Fig. 1 (a) Three-dimensional schematic illustration of the device based on a silicon PCN cavity structure and a graphene micro-heater. The graphene micro-heater is shown by the red dashed lines. (b) Schematic showing the PCN cavity which is symmetric with respect to its center, where ri (i = 0, 1, 2, 3, 4, 5, 6) is the radius of the hole and ai is the distance between the two holes. (c) Simulated electric field distribution of the PCN cavity structure at the resonance wavelength. (d) The cross-section of the proposed device corresponding to the yellow dashed line in (a). Here the graphene micro-heater is suspended over the trenches whose widths (Wt) are both set to 1 µm. (e) Equivalent circuit of the device.

→ **DIRECTIONS**: From the graphene micro-heater caption above, return the passage that starts at the words "Fig. 1 (a) Three-dimensional" and stops after "of the device.", copied word for word.

→ **SOURCE MATERIAL**:
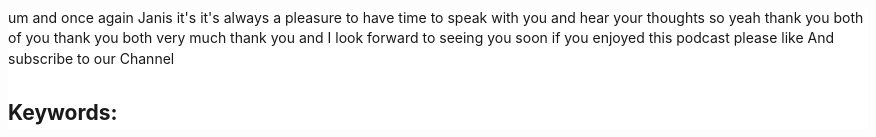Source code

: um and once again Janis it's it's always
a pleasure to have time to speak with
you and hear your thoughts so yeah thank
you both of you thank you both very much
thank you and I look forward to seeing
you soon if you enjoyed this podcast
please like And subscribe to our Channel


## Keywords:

→ **FINISHED TASK**:
Fig. 1 (a) Three-dimensional schematic illustration of the device based on a silicon PCN cavity structure and a graphene micro-heater. The graphene micro-heater is shown by the red dashed lines. (b) Schematic showing the PCN cavity which is symmetric with respect to its center, where ri (i = 0, 1, 2, 3, 4, 5, 6) is the radius of the hole and ai is the distance between the two holes. (c) Simulated electric field distribution of the PCN cavity structure at the resonance wavelength. (d) The cross-section of the proposed device corresponding to the yellow dashed line in (a). Here the graphene micro-heater is suspended over the trenches whose widths (Wt) are both set to 1 µm. (e) Equivalent circuit of the device.